The events of 9-11-01 have caused great consternation, confusion, grief, and sadness throughout our nation. It is probably still too soon to estimate the damage to the nation's collective psyche (functioning mind). In fact, it is possible that symptoms suggesting posttraumatic stress disorder (PTSD) will yet occur in many people across the nation, even miles from the actual physical traumatic events. Of course, the people directly affected by the actual tragedies have had and will still be expected to have a variety of responses to this posttraumatic stress.

In the wake of the September 11th tragedies, the main questions regarding PTSD are:

  • What is the difference between normal grief and the pathological (abnormal) PTSD illness? (Freud talked about this in Mourning and Melancholia)
  • What are the transient (temporary) posttraumatic stress symptoms that anyone would be expected to experience?
  • At what point in the duration of symptoms would some treatment make sense?
  • Are there ways to prevent the development of the pathological PTSD illness?

What is posttraumatic stress disorder (PTSD)?

PTSD, as such, has been a part of organized psychiatry for only the past twenty years. The concept of PTSD, however, has been well known for over a hundred years under a variety of different names. Certainly, Freud thought that traumatic events in childhood had an effect on an individual's subsequent emotional development. Actually, however, it was his contemporary, Pierre Janet, who wrote most brilliantly and eloquently on traumatic stress. In fact, he was really the first person to describe the full syndrome (group of symptoms) of posttraumatic stress disorder.

During World War I, PTSD was called shell shock, and during WW II, it was referred to as combat fatigue. After the Vietnam War, it was often mistakenly called the Post Vietnam Syndrome. Indeed, the understanding and effective treatment of PTSD were actually described in the psychiatric literature well before the Vietnam War. A psychiatrist from Harvard Medical School, Dr. Eric Lindemann at Massachusetts General Hospital in Boston, was the first to report on the systematic management of PTSD. He did this work after the Coconut Grove fire and tragedy in the 1940's.

Posttraumatic stress disorder is defined in terms of the trauma itself and the person's response to the trauma. Trauma occurs when a person has experienced, witnessed, or been confronted with a terrible event that is an actual occurrence. Alternatively, the person may have been threatened with a terrible event, perhaps injury (physical or psychological) or death to themselves or others. Then, the person's response to the event or to the threat involves intense fear, helplessness, and/or horror.

It is important to note, however, that having strong reactions to trauma is normal. What's more, there is a range (spectrum) of expected reactions depending on a person's prior exposure to trauma and even on hereditary (genetic) factors. Most importantly, you should understand that there are efficient and effective treatments for PTSD.

──────

WHAT YOU NEED TO DO:
In the PTSD text, what name was given to PTSD during World War I? Rely only on the PTSD text for your answer.

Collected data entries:
──────

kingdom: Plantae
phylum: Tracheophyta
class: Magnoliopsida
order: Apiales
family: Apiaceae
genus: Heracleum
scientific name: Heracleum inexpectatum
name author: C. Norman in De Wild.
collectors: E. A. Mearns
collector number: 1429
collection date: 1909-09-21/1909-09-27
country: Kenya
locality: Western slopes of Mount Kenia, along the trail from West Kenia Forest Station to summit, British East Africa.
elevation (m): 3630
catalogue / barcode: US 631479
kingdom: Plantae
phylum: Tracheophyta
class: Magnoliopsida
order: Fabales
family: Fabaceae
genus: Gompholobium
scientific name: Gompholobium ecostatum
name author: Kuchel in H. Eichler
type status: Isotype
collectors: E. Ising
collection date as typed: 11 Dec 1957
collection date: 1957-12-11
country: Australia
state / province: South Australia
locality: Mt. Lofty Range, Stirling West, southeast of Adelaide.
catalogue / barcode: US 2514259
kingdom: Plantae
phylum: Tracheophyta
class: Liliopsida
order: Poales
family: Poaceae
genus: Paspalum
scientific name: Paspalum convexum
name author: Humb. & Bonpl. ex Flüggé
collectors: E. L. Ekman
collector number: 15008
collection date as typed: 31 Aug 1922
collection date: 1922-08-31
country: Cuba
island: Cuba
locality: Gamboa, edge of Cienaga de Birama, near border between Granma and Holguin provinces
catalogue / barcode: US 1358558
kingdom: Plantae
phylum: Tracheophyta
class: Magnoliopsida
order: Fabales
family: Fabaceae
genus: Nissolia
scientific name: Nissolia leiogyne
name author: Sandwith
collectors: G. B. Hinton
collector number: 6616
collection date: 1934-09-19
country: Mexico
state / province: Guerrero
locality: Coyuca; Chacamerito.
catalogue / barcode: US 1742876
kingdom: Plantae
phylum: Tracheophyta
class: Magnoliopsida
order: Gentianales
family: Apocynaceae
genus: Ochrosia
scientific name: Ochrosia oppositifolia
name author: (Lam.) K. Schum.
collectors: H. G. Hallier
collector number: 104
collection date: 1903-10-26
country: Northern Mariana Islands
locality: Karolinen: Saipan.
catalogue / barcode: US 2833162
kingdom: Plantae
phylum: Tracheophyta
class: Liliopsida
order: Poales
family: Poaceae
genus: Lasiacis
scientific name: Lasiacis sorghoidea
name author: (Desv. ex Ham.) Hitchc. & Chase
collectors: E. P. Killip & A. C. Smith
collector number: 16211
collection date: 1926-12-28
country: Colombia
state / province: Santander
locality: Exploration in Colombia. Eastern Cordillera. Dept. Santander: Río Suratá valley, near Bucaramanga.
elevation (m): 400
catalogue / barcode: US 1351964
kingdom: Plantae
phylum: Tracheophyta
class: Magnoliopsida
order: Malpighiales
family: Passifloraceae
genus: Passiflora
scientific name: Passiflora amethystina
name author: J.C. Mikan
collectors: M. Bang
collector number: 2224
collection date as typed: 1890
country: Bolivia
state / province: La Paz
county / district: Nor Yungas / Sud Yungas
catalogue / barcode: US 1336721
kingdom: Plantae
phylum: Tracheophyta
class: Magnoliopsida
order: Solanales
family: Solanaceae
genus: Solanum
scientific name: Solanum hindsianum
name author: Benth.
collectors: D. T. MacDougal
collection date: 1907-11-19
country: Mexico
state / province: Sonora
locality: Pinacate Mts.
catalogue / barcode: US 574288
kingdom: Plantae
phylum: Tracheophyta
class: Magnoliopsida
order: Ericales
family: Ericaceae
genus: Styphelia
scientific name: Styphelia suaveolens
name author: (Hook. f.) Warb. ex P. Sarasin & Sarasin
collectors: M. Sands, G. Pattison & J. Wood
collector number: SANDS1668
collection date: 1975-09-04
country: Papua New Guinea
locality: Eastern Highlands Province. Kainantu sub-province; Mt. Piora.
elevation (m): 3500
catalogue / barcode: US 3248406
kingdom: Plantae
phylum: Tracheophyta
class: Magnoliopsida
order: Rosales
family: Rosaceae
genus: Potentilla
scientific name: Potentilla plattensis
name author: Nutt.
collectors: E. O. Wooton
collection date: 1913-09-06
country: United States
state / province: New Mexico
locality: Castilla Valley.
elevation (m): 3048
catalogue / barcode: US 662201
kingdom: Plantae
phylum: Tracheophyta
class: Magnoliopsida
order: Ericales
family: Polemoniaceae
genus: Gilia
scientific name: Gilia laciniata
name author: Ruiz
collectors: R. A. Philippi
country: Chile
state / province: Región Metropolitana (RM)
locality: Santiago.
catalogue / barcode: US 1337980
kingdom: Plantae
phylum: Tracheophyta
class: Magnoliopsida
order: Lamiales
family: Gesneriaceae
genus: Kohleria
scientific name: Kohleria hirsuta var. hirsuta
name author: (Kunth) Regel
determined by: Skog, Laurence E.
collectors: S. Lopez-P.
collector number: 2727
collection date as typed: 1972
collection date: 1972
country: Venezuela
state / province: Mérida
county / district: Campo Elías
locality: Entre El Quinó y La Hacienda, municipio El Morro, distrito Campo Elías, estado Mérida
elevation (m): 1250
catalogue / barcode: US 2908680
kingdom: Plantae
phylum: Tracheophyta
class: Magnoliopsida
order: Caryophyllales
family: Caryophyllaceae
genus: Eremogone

──────

RESPONSE:
Shell shock.